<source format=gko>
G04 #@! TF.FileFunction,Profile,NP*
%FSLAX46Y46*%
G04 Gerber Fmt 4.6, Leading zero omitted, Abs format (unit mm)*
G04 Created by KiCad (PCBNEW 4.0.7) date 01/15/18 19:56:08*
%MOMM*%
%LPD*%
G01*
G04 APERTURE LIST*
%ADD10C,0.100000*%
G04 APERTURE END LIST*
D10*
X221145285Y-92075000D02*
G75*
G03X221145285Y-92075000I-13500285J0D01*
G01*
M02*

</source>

• • • •

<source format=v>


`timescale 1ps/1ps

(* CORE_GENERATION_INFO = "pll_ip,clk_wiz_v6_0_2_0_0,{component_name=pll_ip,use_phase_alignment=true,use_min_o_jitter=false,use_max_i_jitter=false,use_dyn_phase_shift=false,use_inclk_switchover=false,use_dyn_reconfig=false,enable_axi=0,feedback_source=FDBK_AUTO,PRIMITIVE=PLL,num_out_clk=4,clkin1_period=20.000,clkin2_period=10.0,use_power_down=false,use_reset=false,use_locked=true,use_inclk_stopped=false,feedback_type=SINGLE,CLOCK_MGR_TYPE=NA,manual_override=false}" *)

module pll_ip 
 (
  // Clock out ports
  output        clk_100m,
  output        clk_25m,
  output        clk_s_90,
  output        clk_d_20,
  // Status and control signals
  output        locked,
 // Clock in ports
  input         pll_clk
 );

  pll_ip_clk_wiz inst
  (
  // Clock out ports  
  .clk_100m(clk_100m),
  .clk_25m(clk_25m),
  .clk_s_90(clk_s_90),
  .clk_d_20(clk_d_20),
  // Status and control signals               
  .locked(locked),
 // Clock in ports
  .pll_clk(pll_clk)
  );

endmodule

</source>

• • • •

(PROBLEM TO SOLVE)
How many of the lines in the listing above carry the word "output"? Respond with that number alone.

(WRITTEN RESPONSE)
5